2. Prävention durch Aufklärung: Bereits in der Grundschule müssen Kinder lernen, was persönliche Grenzen sind und wie sie diese verteidigen können. Programme zur Gewaltprävention und Anti-Mobbing-Workshops sollten fest im Lehrplan verankert sein.
3. Stärkung der Lehrkräfte: Schulen müssen ihre Lehrkräfte regelmäßig schulen, damit sie Übergriffe frühzeitig erkennen und schnell handeln können. Nur durch klare Handlungsanweisungen können Lehrer angemessen reagieren.
4. Eltern und betroffene Kinder ernst nehmen: Eltern, die Missstände melden, müssen ernst genommen und unterstützt werden. Die Zusammenarbeit zwischen Schulen und Eltern sollte transparent und auf Vertrauen basieren.
Ein Weckruf: Für die Zukunft unserer Kinder
Jede dritte Familie in Deutschland hat bereits Erfahrungen mit Mobbing oder Gewalt in Schulen gemacht.
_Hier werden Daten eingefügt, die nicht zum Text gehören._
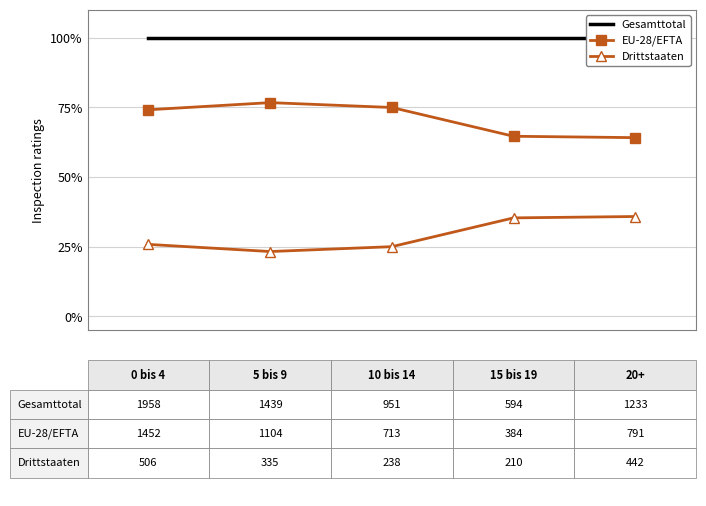

Reading left to right, extract all data points from this chart.

Gesamttotal: 0.0=1.0	0.2=1.0	0.4=1.0	0.6=1.0	0.8=1.0
EU-28/EFTA: 0.0=0.7	0.2=0.8	0.4=0.7	0.6=0.6	0.8=0.6
Drittstaaten: 0.0=0.3	0.2=0.2	0.4=0.3	0.6=0.4	0.8=0.4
Schulen klären jedoch nur 20 % der Vorfälle konsequent auf, wie eine Untersuchung des Deutschen Jugendinstituts zeigt. Das ist nicht akzeptabel. Wir müssen sicherstellen, dass 100 % der Schulen klare Richtlinien zur Prävention und Aufarbeitung solcher Vorfälle haben.
Wir dürfen die Sicherheit unserer Kinder nicht dem Zufall überlassen. Jeder Vorfall wie der von Ayşegül sollte uns alarmieren. Lasst uns gemeinsam dafür kämpfen, dass Schulen wieder zu dem Schutzraum werden, der sie sein sollten. Unsere Kinder verdienen eine unbeschwerte Schulzeit, in der sie sich sicher und geschützt fühlen – eine Zeit, die ihnen die Chance bietet, zu wachsen und zu lernen, ohne Angst zu haben.
Denn die Schule sollte ein Ort der Chancen sein – nicht ein Ort, an dem unsere Kinder lernen müssen, sich selbst zu verteidigen.